# Confusing ACS Result Letter



## abakik (Mar 27, 2013)

Dear All,

Thanks for all great information shared on this site. 

A few days ago, I got my positive result letter from ACS. However, it is pretty confusing.

*My background:* 
Masters in information systems from Jan.2002-Jan.2005
PhD in Computing from Sep.2008-April.2013

*Employment*:
Sep.2002-Sep.2008 as developer in Turkey (6 years)
and
Nov.2009 - Aug.2010 as developer in Aus (9 months)
Sep.2010 - July.2011 as developer in Aus (9 months)
Jun.2012 - Present as developer in Aus (10 months)

There are two things that I don't understand on the ACS letter:

1. There are no mention about my Masters qualification. (I've not heard anything about this from the case officer.)

2. They listed all my employment experience on the letter but used a statement like this:

_The following employment after April 2013 is equate to work at an appropriately skilled level and relevant to 26312 (Developer Programmer) of the ANZSCA code._

Please see the attached picture for the screenshot of the letter.
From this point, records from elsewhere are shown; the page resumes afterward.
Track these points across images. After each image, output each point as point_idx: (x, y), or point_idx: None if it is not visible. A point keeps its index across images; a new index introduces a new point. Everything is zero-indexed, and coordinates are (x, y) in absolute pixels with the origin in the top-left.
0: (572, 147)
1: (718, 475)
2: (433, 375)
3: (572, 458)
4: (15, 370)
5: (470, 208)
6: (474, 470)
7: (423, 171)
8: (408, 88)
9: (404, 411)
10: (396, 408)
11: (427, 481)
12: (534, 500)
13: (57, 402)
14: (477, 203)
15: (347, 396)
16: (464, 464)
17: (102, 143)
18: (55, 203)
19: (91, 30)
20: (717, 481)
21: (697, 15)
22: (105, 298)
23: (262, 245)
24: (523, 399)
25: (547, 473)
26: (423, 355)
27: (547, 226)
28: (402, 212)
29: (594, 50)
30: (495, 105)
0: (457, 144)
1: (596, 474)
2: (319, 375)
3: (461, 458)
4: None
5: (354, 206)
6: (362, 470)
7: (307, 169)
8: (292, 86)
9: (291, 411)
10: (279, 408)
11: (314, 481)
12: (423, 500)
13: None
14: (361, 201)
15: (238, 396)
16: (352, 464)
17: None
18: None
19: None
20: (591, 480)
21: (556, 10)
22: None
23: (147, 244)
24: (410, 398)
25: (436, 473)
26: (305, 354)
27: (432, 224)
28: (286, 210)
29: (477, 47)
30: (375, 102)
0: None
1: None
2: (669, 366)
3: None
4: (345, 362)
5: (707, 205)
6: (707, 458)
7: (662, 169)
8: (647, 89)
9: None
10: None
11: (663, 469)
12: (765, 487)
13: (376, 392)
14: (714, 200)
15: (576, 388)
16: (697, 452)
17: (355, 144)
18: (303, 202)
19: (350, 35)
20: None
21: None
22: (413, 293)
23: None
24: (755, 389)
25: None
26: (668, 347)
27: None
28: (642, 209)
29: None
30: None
So, what can I claim for my work experience? possibly nothing!? and it seems they only include the highest qualification obtained into the result letter, which I think can cause problems. Should I ask for them to include my masters degree in the result letter. I think I should be able claim points for my experiences after Jan.2005 (the day I got masters degree). What do you think?

Thanks a lot!


----------



## Maz25 (Jul 6, 2008)

This actually looks like a typo because they wouldn't be able to assess your experience in the future. I would certainly recommend that you query it with them, especially as they mention April 2013 but list dates prior to that period. It may just be a case of them correcting that typo. It's quite common for any organisation to make mistakes due to the sheer volume of documents that they issue.

You can only claim points for one degree, generally the highest qualifications and most assessing bodies typically refer to your highest qualifications. As long as you attach copies of all your degrees to your visa application, I very much doubt it will make any difference as based on your graduation date on the earliest certificate for your relevant qualification, DIAC will make their own calculation of your experience. Do bear in mind that DIAC is under no obligation to agree with ACS and they have been known to overrule their assessment. As a rule of thumb, they count experience gained from your date of graduation.


----------



## abakik (Mar 27, 2013)

Thanks a lot for your reply Maz25!

I hope it is a typo? but I'm worried about the fact that 'April 2013' is the same date as my phd graduation... so it may not be a typo.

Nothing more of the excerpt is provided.